** Assignment 1 **
Reproduce the passage of the blog posts that runs from "11:19 <Zizzah> the" up to and including "write like this.".
** Assignment 2 **
List every city named in the blog posts.
━━ Document extract
I got bit by a yellowjacket today, for the first time ever. Damn, they hurt. It's a fibrous sort of nerve pain through the immediate area, and many hours later my finger still hurts. No wonder people die from this sort of thing: a hundred of these bites would send anyone's nervous system into shock from the pain alone.
On Saturday night we went to see the long-awaited 3-D porn at the Act I & II Theater in Berkeley. As expected it was pretty awful, but a good time was had by all. I'd hate to see it again, as it doesn't really have any redeeming value, in fact a number of strikes against it: the 3-D is awful, the dialogue and acting are awful, and there's some "brutal misogyny" which just...isn't funny.
11:19 <Zizzah> the only thing that was really 3d were the penii, which were all softserve for all their purported lengthLame.
Remember how Jerry Falwell, that shining icon of American greatness, said Mohammed was a terrorist? We have the predictable followup. What's interesting to me is the politics involved with his apology being accepted at all; I wonder if President Dumbshit had to call him personally. In any case, kudos to the Lebanese clerics for staying pissed, although at the end of this article the Malaysian guy gets it right, I think.
I wonder to what degree I used to write like this.
It's not been a good day, nor even a good week, as these things go...I feel boxed in to a couple of different corners, and they're not even all my fault. There's a feeling of despair when you lose a certain minimum amount of control over things, and I often feel like I'm hovering around that point. It's not just me, at least with the employment thing; people are justifiably nervous. A friend told me today that people with twice my experience come into interviews being really nervous about getting a job. So I'm toying with all kinds of ideas, like moving to the Peninsula/Southbay where more work is more accessible, to trying to find a job in Seattle and moving up there, or at least living in some rathole up there and keeping my room down here, or something. Just listing the options. I'd consider going back to the Northeast, but work is guaranteed to be harder to find there, and I'm not equipped to deal with that, especially without the social system I have here. But, it's only been two weeks, and unemployment should kick in soon, which will help me go another 5-10 months, maybe.
So I hauled my butt out of the house to go to Tranquility Base (the special night) at 26 Mix (the bar hosting the special night) in San Francisco. I don't usually go, but Rachel was opening (I missed all but the last two songs) and her friends T-Spigot were playing. They're very good, and I got to see people like Lamont and Cook and Jason who I haven't seen in some number of months. I've been in a severe funk all day, just locked in a bunch of sadness...on the highway through the city, I decided that if nothing else, I like the part of me that laughs and engages with the world, even if I don't always engage properly; and tonight I would laugh and smile, because there's only so much time I can spend feeling lousy before I start getting a headache and I have to let the tension snap. So I laughed and smiled, which doesn't really do anything for any of my numerous problems, but was better than not. And the music was good, too, and how could it not be with such a flyer (front and back, be careful about viewing them at work).
15:50 <rachel> it has a naked chick AND a robotCan we ask for more?
━━━━
━━ Available data
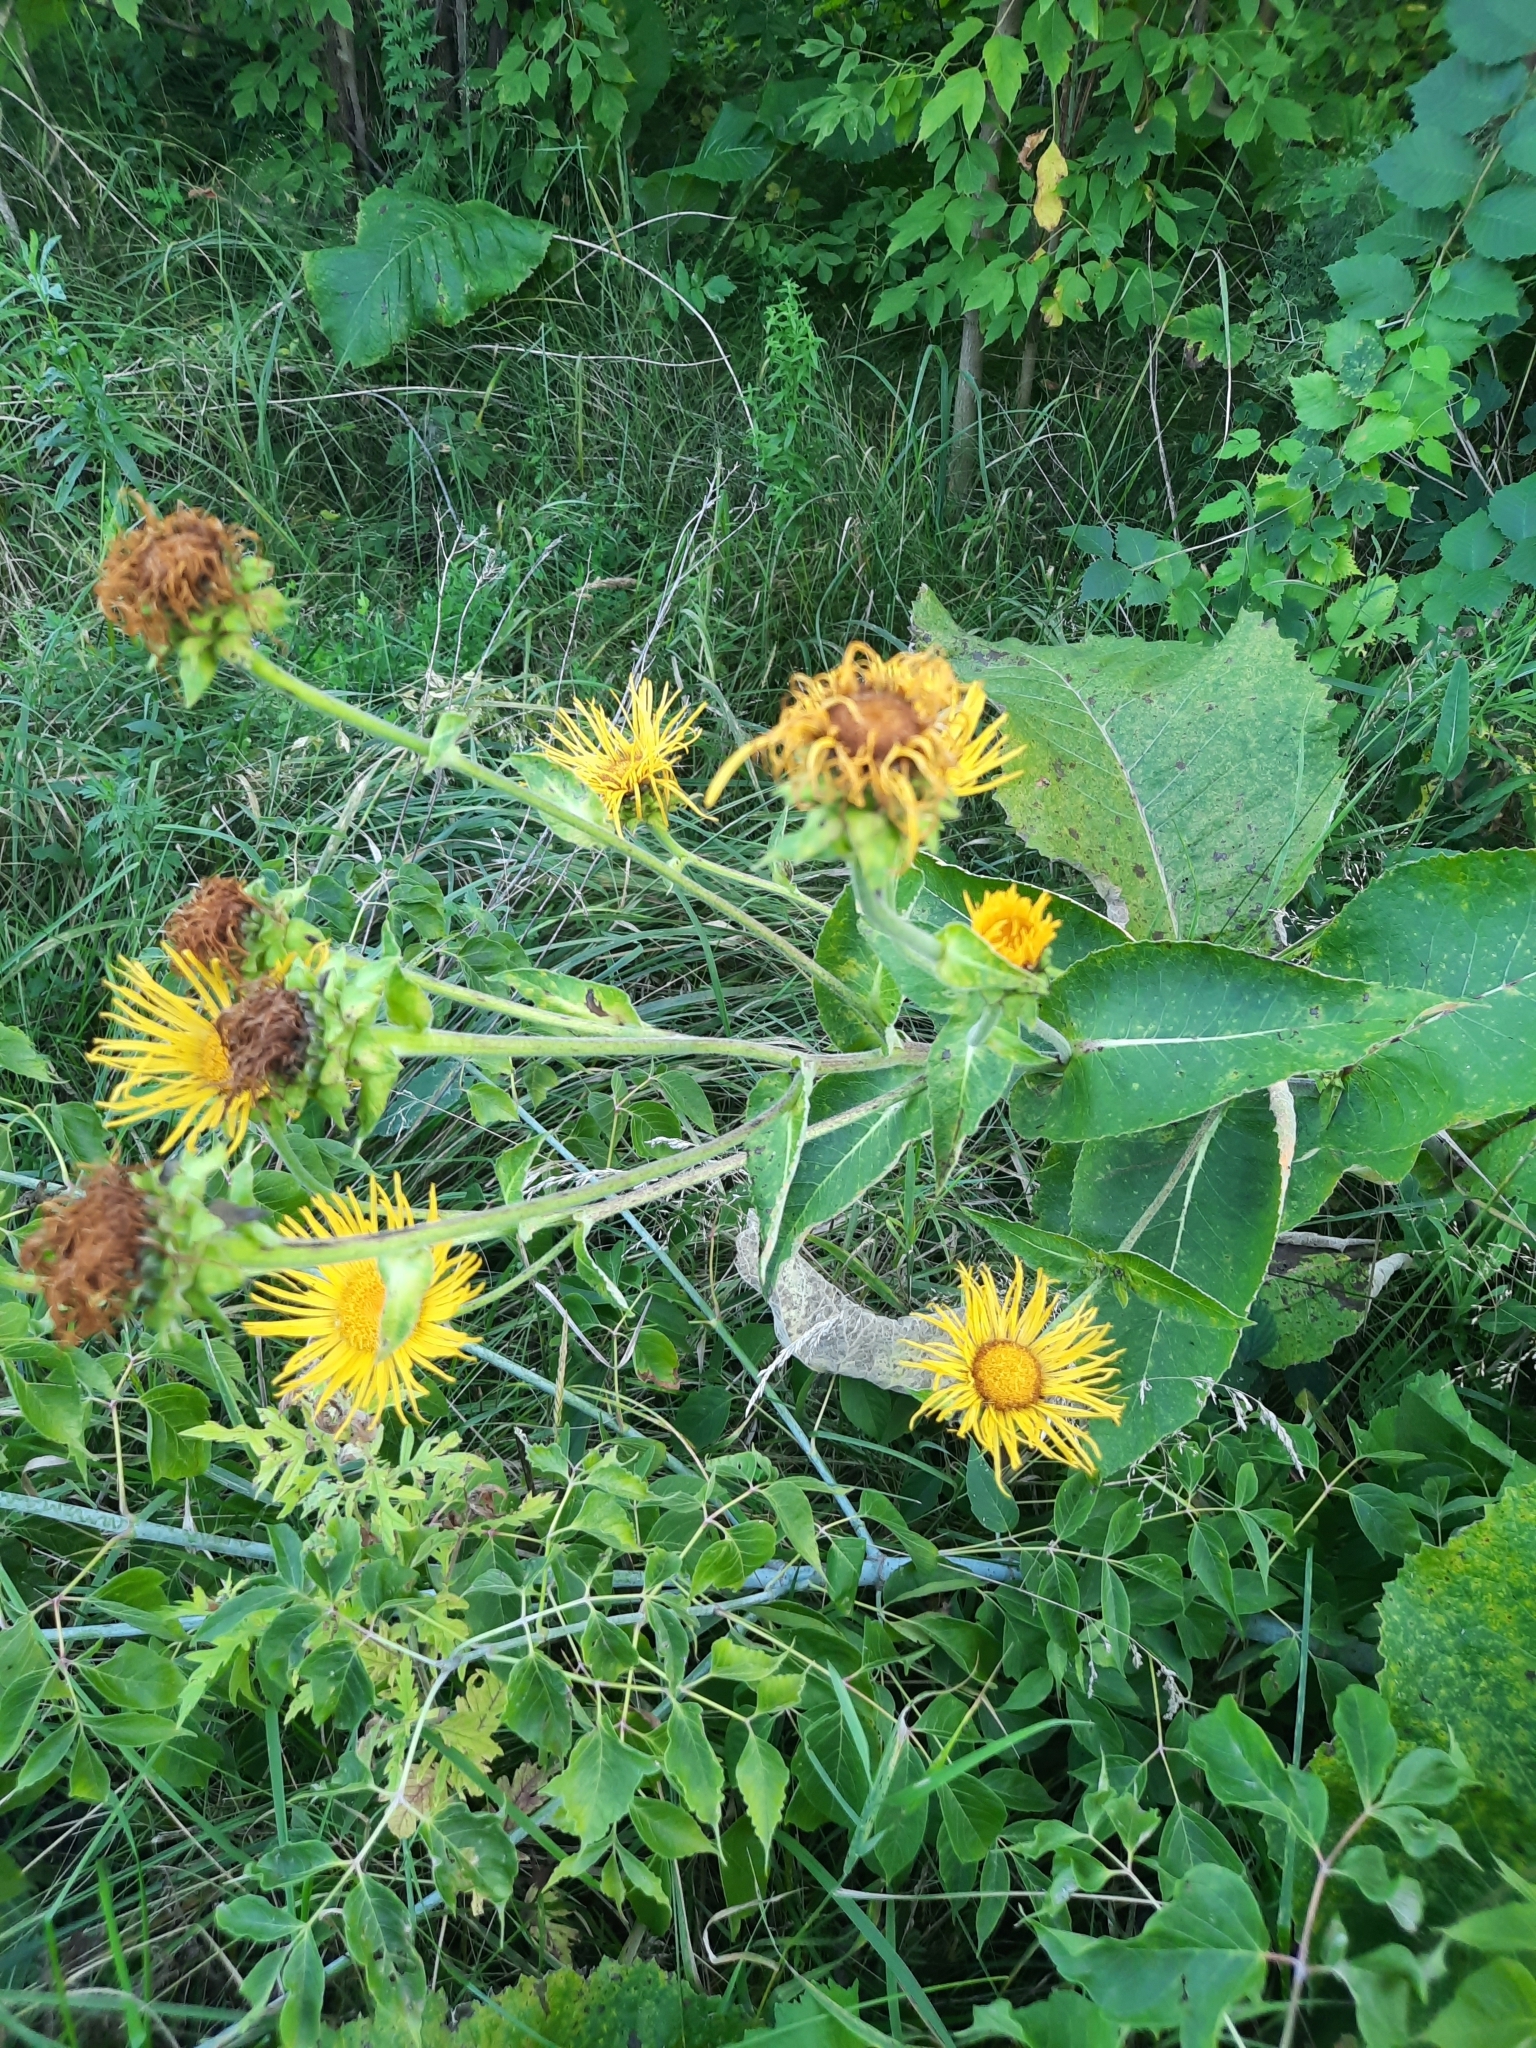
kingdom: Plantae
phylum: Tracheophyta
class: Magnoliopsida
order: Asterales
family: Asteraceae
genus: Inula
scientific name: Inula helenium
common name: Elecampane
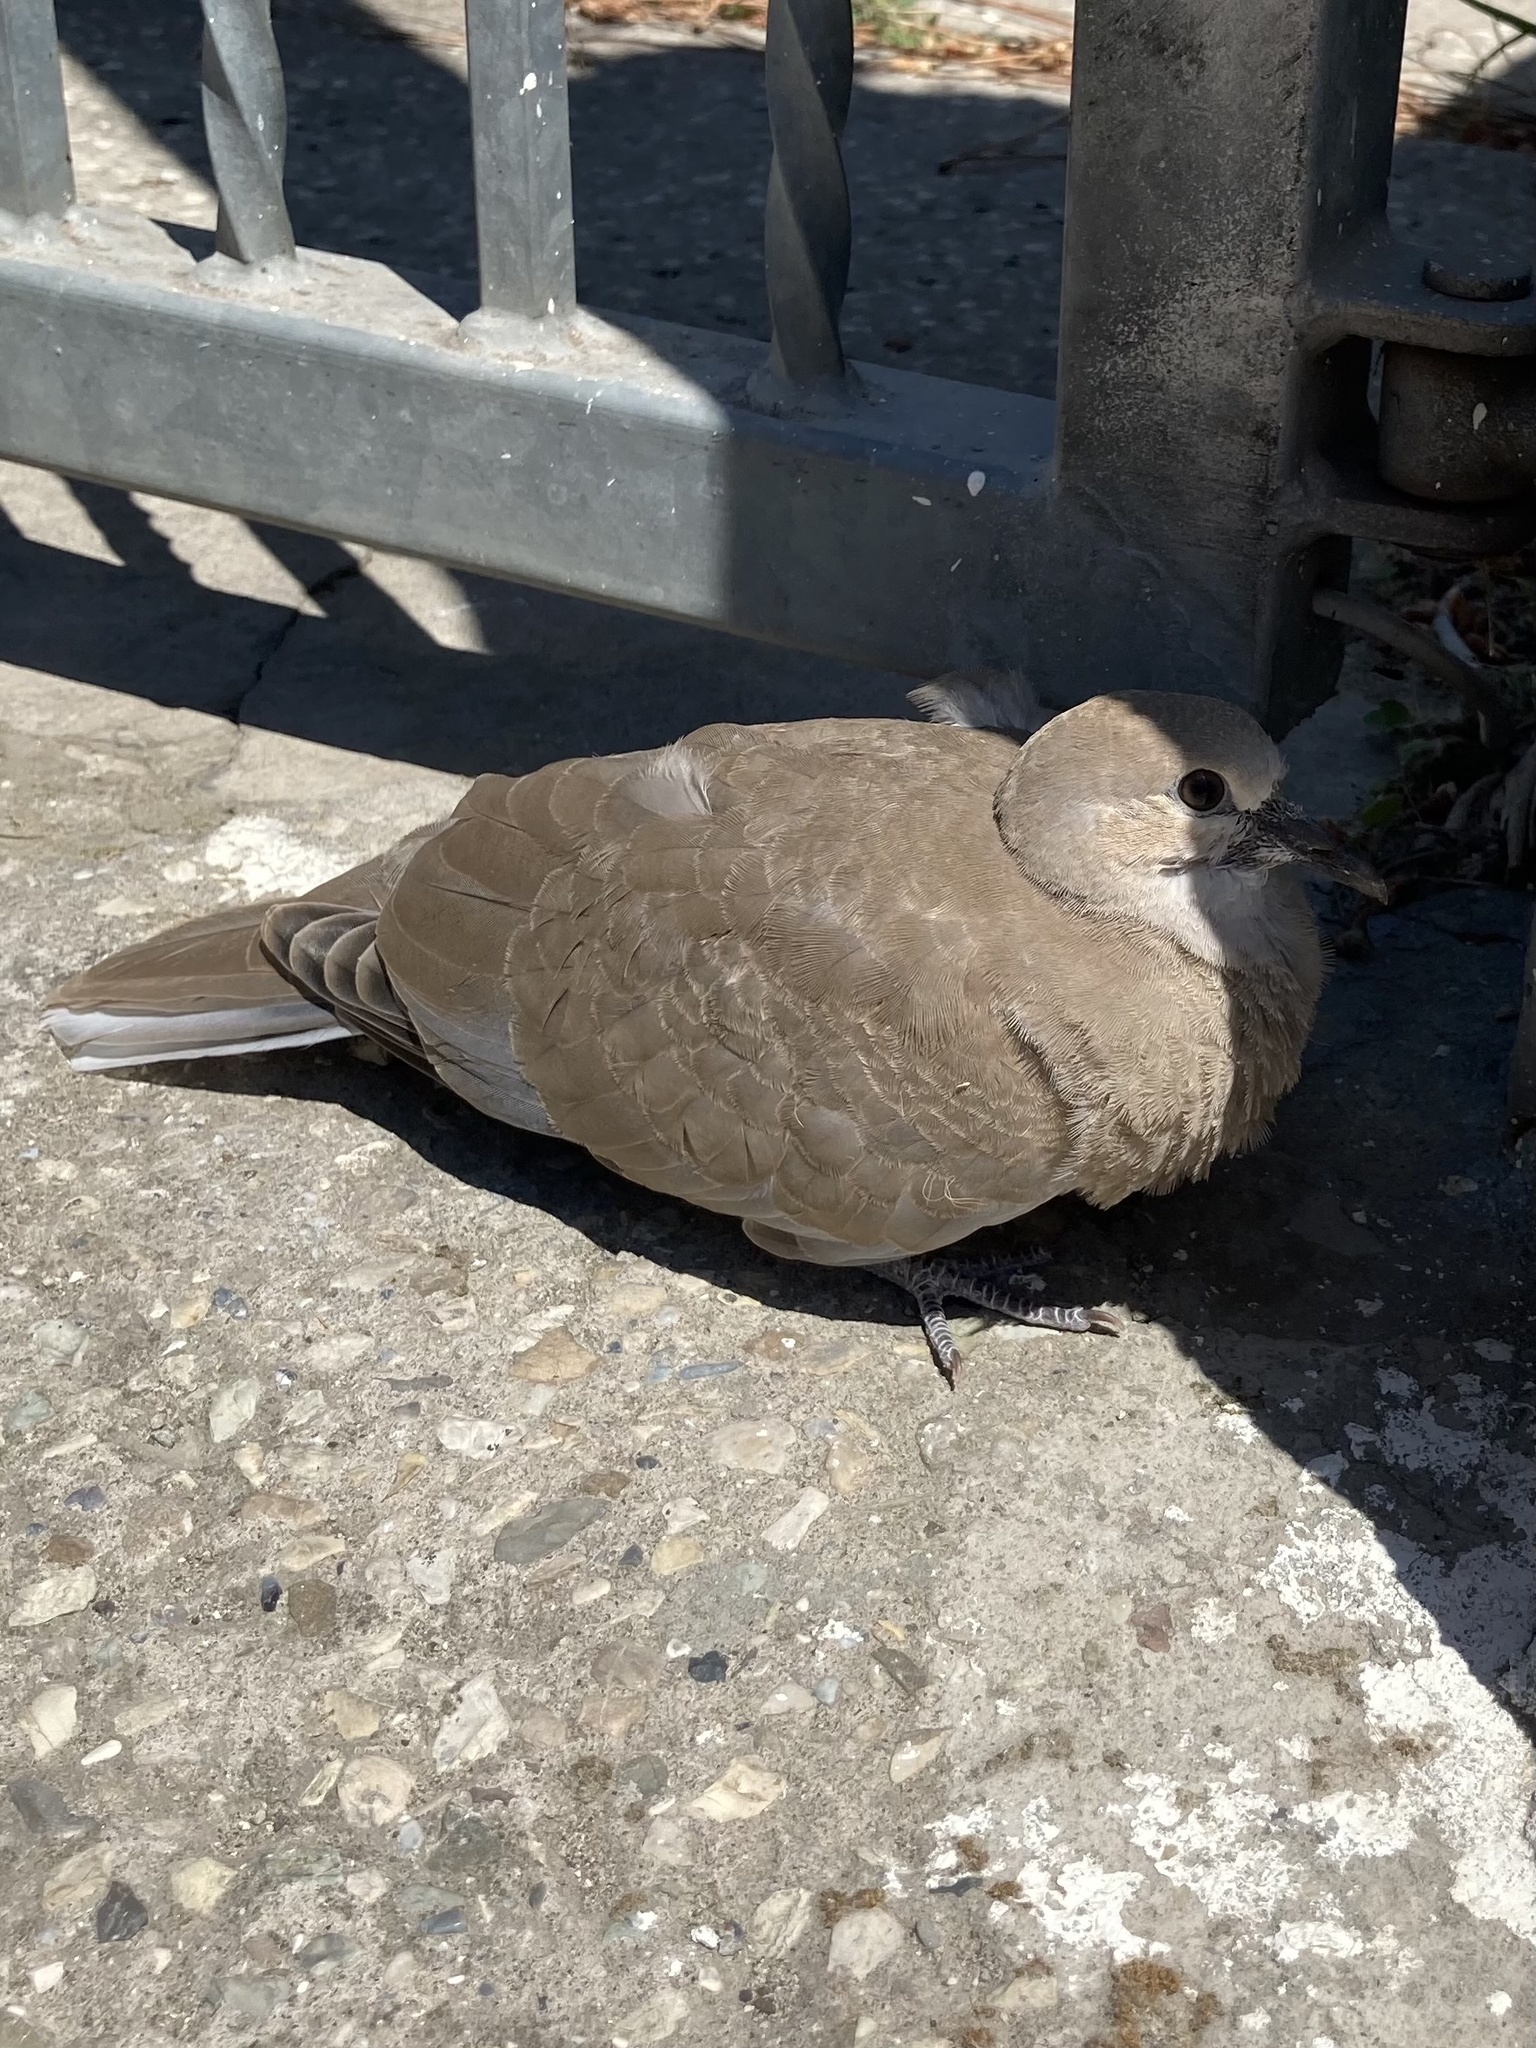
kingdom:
━━━━
** Written answer 1 **
11:19 <Zizzah> the only thing that was really 3d were the penii, which were all softserve for all their purported lengthLame.
Remember how Jerry Falwell, that shining icon of American greatness, said Mohammed was a terrorist? We have the predictable followup. What's interesting to me is the politics involved with his apology being accepted at all; I wonder if President Dumbshit had to call him personally. In any case, kudos to the Lebanese clerics for staying pissed, although at the end of this article the Malaysian guy gets it right, I think.
I wonder to what degree I used to write like this.

** Written answer 2 **
Berkeley, Seattle, San Francisco